◆ **TEXTO PARA LEITURA**:

==*==

Chegando na aldeia eu me aproximei da Cristiane Karitiana, uma das filhas do cacique pastor. Ela falava um português muito tímido mas parecia animada em me mostrar a aldeia. Me mostrou seu macaco aranha de estimação, uma paca domesticada, araras, papagaios, gatos e cachorros. Conheci a varanda do seu irmão mais velho. A cunhada de Cristiane estava preparando almoço em uma panela de pressão. "O cheiro está bom, o que estão fazendo?" "Macaco" primeiro eu ri, depois percebi que estavam mesmo preparando macaco e meu riso se converteu para um sorriso de constrangimento. Naquele momento outras três adolescentes se aproximaram para falar com Cristiane. Falavam em Arikém e olhavam para mim. Eu consegui distinguir uma palavra em português no meio da conversa. "Apresentação". Nessa hora eu disse "Sim, eu assisti a apresentação". A Cristiane riu e me disse "elas estão dizendo que seus olhos na apresentação estavam assim" e fez um sinal com os dedos no rosto, indicando que meus olhos estavam arregalados na apresentação. Eu transpareci no meu rosto a surpresa e o fascínio de presenciar a cultura originaria em um auditório da universidade de direito.

==*==

◆ **LISTAGEM FORNECIDA**:

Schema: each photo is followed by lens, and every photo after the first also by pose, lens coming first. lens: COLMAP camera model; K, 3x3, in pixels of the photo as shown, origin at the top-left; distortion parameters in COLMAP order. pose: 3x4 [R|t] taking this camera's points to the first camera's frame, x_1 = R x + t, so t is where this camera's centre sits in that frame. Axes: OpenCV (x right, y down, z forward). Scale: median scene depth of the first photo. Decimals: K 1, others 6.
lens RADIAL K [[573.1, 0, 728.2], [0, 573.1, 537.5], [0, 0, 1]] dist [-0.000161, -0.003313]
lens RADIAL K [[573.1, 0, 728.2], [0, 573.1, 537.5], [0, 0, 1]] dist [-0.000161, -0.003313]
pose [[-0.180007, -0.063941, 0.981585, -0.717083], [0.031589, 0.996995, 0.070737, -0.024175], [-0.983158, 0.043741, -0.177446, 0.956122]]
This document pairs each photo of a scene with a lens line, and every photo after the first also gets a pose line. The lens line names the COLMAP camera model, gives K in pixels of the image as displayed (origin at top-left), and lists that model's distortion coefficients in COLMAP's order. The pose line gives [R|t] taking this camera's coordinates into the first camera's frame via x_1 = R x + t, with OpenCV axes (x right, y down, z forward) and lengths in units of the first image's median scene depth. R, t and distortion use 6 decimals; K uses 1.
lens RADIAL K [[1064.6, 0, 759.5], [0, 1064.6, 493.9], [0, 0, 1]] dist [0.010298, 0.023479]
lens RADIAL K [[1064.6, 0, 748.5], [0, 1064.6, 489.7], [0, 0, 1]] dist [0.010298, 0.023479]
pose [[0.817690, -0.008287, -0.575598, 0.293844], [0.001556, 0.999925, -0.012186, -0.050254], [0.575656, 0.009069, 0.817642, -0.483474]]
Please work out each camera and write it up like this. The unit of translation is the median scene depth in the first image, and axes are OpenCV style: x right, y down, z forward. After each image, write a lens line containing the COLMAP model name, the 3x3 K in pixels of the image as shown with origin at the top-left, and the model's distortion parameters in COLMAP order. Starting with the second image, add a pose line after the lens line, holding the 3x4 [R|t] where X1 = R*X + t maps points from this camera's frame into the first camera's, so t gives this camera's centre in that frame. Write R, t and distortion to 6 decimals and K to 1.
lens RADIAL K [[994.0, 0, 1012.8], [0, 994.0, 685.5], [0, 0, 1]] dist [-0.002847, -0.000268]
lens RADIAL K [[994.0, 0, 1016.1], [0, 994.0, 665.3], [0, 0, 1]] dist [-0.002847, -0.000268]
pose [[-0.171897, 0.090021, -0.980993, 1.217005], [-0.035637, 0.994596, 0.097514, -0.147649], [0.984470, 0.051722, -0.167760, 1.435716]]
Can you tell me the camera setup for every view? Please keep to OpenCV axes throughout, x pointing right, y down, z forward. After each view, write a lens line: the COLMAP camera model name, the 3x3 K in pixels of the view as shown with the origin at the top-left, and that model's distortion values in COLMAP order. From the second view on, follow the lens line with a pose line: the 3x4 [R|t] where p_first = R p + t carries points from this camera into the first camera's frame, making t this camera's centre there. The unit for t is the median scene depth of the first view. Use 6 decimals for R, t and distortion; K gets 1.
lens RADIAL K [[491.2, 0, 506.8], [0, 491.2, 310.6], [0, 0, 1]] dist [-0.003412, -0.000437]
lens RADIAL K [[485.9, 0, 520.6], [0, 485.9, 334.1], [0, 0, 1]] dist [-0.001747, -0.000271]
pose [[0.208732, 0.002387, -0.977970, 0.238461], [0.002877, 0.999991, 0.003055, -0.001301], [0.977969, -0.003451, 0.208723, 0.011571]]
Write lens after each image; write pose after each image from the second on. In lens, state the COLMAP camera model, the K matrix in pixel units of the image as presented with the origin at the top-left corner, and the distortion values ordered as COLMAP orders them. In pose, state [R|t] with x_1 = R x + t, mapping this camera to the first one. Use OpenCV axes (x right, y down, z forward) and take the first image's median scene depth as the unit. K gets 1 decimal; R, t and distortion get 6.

==*==

◆ **INSTRUÇÕES DA TAREFA**: Segundo o relato sobre a visita à aldeia, o que a cunhada de Cristiane estava cozinhando na panela de pressão?

◆ **SOLUÇÃO DO PROBLEMA**: Macaco.